Hook, Line and Sinker: November 24, 2012

This Saturday is the opening day of the regular big game season here in the Catskills. It’s a day long anticipated by many who love to hunt, and venture out into the woods on a cold crisp morning, dressed warmly with a thermos of coffee in the backpack, and the prospect of a deer to provide the family with a freezer full of delicious and healthy meat for the long winter.

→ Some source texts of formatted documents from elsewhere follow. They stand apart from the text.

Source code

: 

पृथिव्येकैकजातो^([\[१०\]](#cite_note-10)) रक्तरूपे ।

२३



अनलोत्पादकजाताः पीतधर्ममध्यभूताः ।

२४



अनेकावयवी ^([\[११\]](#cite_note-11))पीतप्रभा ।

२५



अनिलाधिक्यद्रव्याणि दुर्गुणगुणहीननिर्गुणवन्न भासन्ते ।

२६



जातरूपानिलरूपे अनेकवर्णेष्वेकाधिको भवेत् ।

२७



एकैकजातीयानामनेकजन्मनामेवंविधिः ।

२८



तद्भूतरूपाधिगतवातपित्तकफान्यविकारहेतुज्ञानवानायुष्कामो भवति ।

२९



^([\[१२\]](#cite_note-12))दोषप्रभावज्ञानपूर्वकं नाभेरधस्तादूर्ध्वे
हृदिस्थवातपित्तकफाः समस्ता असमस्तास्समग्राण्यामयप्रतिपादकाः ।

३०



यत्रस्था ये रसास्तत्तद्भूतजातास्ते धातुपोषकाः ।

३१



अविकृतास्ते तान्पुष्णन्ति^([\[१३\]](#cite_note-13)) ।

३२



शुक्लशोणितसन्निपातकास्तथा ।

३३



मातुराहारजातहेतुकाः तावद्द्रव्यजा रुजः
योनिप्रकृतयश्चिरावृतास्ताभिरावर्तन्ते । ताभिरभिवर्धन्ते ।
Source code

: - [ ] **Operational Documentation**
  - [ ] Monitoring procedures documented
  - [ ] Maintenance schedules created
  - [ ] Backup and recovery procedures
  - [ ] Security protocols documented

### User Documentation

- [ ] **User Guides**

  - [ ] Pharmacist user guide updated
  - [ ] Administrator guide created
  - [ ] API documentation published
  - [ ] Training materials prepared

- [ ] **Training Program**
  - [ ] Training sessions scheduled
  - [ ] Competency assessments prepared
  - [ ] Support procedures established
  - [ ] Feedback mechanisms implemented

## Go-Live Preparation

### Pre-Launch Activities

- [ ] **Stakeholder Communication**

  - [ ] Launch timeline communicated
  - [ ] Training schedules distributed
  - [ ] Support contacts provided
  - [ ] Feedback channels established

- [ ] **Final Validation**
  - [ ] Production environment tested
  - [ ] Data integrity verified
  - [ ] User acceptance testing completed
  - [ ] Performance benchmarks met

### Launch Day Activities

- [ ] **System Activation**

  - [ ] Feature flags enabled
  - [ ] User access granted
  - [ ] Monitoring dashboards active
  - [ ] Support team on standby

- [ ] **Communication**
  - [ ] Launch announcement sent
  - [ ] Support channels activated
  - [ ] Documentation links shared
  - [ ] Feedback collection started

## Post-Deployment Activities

My earliest memories of big game season are colorful ones: of my father taking his red and black woolen hunting jacket out of the chest with its pungent smell of cedar; getting his thermos, flashlight, hunting knife and other things ready the night before. And how proud I would be when he’d return home with a deer, and the story of how he shot the deer that was always part of the hunt....and the satisfaction that we’d have good meat in the freezer for the winter; meat that was “natural” and healthy, decades before the word “organic” became part of mainstream vocabulary. Dad always hunted for the table – he wasn’t a trophy hunter - and I remember him telling me “the day we stop wanting to eat venison is the day I stop hunting.”

Take careful aim
He told me how important it was to take just one shot – and to make sure it was a good shot – so as not to take a chance on wounding an animal rather than having a clean kill. I always remembered his words, and through the years have passed up the chance to shoot at a nice deer because I didn’t feel it was a “one shot” opportunity. I also remember him saying that once he did take that shot, and the deer goes down, he would wait a bit, long enough to light a cigarette and have a smoke, before walking over to it – and in all likelihood, after lying down the deer would have bled and died.
Never having been a smoker, (my Dad later contracted lung cancer) I estimated that wait to be about five minutes – and to this day, remember his words. It was a few years after he died that I actually began to hunt. I was about 29 or 30 years of age, and wished I’d had the opportunity to show him my first deer and share my hunting stories.

Deer hunting has long been a Catskills tradition – passed down from father to son, parent to child. When I was a youngster, many of our local schools celebrated “Deer Day” and had no school on that third Monday in November, as deer hunting was an important and part of country life for the teachers, parents and older children. Those days are gone – bit in recent years, an effort has been made to encourage youngsters to hunt – even changing the traditional opening day from the third Monday of November to the third Saturday.

Check regulations
In the Southern Zone, the big game season begins on November 17 and is open until December 9, with bow-hunting and muzzle-loading season reopening from December 10-18.

All hunters should be sure to check the hunting regulations syllabus to determine whether they are in a special antler point restriction area; for 2012 and 2013 the three-point antler restriction is in effect in the following Wildlife Management Units: All of 3A, 3C, 3H, 3J, 3K, 4G, 4O, 4P, 4R, 4S and 4W. Bucks must have one antler with three or more points that are at least one-inch long. Please note that the same WMUs have the same antler point restrictions during the muzzle-loading season.